(CN) – The 6th Circuit struck down as unconstitutional rules barring judicial candidates in Kentucky from disclosing their party affiliations or soliciting campaign donations. The court said a third rule, blocking candidates from making statements that could signal how they might rule, was too ambiguous and needed further consideration.
“There is room for debate about whether the election of state court judges is a good idea or a bad one,” Judge Jeffrey Sutton wrote. “Yet there is no room for debate that, if a state opts to select its judges through popular elections, it must comply with the First Amendment in doing so.”
Marcus Carey, a 2006 candidate for the Kentucky Supreme Court, claimed the judicial canon violated his constitutional rights to free speech and association. He sued members of the Kentucky Judicial Conduct Commission, claiming he was chilled from disclosing his party status or signing fund-raising letters. He said he wanted to respond to a Kentucky Right to Life questionnaire, but feared doing so would violate the canon.

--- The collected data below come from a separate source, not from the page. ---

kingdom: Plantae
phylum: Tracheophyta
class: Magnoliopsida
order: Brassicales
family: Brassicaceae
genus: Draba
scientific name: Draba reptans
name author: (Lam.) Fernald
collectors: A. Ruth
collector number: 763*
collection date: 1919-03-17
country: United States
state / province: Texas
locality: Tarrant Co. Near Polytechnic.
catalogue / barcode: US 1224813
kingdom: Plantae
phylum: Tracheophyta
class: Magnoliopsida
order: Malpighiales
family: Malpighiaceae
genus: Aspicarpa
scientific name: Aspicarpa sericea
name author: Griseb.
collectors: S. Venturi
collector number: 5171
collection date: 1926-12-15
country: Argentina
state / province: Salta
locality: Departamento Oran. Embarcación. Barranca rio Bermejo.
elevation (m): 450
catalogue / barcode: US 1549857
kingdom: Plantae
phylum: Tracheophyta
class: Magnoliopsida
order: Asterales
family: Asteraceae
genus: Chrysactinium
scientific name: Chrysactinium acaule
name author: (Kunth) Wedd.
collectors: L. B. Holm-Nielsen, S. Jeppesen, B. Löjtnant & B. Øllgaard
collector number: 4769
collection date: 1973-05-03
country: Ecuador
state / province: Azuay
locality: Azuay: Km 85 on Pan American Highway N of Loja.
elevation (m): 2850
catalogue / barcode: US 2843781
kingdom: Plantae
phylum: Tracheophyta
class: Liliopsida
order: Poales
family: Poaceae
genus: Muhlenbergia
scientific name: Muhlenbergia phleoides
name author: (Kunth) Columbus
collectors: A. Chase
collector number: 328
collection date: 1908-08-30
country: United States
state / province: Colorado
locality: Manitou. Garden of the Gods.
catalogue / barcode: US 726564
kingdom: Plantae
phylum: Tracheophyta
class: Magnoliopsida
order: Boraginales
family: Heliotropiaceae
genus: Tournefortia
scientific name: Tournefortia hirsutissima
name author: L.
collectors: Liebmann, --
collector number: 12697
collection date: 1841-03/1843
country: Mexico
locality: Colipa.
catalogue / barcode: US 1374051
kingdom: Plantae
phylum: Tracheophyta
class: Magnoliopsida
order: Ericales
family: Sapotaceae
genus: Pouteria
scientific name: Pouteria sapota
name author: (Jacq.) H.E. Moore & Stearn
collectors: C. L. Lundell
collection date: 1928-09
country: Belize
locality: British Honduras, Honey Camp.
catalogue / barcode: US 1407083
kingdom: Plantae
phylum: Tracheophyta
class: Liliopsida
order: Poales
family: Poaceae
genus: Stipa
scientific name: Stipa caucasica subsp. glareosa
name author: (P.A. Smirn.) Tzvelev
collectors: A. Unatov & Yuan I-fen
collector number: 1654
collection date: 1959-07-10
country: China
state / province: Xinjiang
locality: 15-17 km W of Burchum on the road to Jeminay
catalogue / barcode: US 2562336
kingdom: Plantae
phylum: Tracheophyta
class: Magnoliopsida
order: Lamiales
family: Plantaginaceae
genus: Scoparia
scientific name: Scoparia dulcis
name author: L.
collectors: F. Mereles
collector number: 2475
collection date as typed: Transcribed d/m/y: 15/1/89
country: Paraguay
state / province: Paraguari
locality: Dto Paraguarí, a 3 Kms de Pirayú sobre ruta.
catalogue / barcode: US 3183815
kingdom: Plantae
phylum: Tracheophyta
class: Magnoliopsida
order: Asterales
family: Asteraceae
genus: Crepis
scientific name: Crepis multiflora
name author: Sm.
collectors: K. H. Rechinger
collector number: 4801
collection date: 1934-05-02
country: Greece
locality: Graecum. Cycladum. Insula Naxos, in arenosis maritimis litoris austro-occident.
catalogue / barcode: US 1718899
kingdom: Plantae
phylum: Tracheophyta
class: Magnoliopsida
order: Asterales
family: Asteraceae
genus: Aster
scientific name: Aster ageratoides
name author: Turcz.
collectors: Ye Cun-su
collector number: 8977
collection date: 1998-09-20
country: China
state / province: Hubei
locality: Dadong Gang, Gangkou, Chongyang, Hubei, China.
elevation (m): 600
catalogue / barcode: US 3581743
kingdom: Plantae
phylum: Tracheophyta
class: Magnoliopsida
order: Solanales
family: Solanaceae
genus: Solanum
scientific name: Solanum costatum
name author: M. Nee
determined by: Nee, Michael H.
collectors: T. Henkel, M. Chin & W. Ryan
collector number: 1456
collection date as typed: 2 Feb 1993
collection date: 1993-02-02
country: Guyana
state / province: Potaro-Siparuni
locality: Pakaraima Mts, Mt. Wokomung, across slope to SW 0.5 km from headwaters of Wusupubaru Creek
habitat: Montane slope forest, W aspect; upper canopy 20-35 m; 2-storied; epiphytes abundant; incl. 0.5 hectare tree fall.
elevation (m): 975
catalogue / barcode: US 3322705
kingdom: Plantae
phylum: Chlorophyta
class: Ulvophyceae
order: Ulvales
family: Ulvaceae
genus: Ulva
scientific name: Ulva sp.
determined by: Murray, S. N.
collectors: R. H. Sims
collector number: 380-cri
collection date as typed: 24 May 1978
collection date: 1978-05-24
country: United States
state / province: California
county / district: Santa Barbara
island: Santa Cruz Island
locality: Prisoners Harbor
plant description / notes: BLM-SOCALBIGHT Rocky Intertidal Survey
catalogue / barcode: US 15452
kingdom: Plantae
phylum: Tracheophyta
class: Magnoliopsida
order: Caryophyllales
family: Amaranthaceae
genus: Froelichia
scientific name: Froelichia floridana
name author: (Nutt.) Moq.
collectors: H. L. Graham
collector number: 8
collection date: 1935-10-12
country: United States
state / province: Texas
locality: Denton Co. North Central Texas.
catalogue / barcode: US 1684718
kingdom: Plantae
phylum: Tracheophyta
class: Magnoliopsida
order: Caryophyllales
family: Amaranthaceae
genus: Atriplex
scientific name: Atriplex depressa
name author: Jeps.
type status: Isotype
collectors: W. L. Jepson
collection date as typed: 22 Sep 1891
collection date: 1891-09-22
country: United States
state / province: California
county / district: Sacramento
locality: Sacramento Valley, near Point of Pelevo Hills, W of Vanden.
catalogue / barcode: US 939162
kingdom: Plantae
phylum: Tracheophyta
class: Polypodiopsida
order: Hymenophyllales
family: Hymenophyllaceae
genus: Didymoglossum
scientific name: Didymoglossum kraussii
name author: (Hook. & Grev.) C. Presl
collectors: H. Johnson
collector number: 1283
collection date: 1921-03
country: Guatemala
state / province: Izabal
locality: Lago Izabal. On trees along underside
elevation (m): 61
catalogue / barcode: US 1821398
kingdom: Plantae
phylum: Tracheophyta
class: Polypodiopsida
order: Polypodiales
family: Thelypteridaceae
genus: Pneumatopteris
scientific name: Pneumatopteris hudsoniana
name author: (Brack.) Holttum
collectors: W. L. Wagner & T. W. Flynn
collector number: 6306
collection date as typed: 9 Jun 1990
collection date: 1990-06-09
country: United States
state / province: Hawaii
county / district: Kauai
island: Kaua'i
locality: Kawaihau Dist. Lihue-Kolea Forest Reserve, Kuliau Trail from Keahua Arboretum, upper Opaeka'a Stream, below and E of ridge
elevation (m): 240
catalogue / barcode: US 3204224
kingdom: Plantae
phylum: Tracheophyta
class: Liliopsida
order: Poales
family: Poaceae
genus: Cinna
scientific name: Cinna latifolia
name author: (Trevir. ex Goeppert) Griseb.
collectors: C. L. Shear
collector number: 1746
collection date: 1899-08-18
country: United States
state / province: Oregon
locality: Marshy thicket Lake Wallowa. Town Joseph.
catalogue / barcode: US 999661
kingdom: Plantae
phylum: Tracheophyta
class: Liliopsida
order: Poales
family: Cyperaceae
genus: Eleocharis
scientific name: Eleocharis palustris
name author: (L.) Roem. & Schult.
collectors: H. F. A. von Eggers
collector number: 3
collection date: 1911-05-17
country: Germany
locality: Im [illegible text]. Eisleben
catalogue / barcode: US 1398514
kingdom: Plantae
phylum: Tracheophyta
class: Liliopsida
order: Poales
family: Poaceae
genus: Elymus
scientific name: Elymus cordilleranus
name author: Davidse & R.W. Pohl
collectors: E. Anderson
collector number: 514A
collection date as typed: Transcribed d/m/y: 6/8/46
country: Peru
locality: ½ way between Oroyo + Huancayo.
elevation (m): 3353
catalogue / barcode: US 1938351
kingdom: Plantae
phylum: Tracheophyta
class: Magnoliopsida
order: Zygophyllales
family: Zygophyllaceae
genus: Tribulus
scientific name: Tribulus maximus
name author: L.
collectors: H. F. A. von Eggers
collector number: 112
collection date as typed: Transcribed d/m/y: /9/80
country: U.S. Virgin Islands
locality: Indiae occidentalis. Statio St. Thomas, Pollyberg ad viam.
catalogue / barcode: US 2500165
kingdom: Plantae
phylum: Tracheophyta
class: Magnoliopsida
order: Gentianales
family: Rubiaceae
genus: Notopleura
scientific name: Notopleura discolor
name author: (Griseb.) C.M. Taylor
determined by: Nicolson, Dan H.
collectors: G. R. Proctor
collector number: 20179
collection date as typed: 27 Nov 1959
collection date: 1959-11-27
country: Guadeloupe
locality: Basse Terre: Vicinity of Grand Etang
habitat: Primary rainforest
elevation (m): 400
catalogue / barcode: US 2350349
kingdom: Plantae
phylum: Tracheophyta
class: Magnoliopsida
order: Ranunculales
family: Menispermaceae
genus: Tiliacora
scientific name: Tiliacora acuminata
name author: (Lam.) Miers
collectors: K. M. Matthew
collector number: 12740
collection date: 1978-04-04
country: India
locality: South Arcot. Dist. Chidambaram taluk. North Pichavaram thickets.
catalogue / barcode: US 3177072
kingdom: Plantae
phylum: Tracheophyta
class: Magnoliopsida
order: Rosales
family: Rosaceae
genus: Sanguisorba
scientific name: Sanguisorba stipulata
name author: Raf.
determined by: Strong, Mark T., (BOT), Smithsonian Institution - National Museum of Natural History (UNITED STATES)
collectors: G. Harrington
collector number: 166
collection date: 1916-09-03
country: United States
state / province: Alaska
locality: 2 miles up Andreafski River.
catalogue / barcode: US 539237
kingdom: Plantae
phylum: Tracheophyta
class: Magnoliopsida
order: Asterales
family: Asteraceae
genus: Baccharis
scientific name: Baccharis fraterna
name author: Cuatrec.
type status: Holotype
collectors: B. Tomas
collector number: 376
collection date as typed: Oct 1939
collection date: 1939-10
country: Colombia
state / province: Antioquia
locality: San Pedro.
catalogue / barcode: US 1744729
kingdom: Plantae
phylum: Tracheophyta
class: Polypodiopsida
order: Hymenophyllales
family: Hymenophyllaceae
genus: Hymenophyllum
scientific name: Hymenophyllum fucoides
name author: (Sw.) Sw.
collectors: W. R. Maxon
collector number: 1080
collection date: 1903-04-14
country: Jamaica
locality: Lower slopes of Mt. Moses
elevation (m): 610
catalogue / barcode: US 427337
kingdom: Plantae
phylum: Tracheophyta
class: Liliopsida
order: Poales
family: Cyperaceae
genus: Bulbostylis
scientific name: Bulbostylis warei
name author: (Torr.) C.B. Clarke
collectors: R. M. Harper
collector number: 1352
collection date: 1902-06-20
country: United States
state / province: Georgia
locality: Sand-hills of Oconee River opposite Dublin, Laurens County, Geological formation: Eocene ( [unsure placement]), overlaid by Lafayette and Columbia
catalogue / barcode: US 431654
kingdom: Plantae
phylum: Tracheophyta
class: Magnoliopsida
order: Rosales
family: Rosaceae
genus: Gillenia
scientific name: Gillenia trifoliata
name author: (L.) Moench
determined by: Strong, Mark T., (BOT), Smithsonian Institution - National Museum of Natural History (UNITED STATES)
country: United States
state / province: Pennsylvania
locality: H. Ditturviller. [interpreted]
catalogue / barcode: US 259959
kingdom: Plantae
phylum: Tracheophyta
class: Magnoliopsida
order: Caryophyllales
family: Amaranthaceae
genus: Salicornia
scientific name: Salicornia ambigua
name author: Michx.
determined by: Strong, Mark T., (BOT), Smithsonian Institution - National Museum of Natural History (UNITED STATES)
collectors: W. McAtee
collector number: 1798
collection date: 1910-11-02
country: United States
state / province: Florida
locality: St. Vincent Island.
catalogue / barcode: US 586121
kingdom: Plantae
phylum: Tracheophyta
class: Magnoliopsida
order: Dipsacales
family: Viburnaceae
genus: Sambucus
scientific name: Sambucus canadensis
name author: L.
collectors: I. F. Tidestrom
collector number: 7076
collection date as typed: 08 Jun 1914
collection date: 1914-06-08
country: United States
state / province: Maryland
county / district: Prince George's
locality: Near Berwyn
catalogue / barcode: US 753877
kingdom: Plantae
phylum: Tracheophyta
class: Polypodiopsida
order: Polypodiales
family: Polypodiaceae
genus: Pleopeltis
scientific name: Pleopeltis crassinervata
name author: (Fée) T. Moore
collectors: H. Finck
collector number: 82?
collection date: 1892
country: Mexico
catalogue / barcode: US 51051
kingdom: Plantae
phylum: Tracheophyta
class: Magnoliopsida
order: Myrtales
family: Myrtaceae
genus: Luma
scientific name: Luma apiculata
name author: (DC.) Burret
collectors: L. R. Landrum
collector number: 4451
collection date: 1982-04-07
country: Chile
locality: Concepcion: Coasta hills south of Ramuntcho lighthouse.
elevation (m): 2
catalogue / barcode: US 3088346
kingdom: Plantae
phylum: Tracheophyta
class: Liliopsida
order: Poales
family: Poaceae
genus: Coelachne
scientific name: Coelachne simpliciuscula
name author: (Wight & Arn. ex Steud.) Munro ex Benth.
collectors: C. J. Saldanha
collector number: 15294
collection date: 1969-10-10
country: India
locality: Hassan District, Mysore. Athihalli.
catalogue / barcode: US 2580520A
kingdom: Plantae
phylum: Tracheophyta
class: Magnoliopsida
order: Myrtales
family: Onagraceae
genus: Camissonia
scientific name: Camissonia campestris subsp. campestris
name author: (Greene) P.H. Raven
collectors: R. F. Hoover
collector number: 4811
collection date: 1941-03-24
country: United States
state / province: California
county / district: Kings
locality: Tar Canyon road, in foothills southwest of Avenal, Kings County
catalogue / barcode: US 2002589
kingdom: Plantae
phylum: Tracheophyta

The Cincinnati-based appeals court upheld U.S. District Judge Karen Caldwell’s order invalidating the first two clauses, on party affiliation and solicitation. It then went a step further and reinstated Carey’s challenge of the third clause, which bars candidates from making statements about how they would rule on cases, controversies or issues likely to come before them.
“[W]hat exactly does the ‘issues’ prohibition cover?” Sutton asked, remanding this part of the decision. “At this point it is not clear what the commonwealth’s position on the term is, and the district court has not yet explored these issues,” he added.
“If a law does too much, or does too little, to advance the government’s objectives, it will fail,” Sutton wrote. “This canon does both.”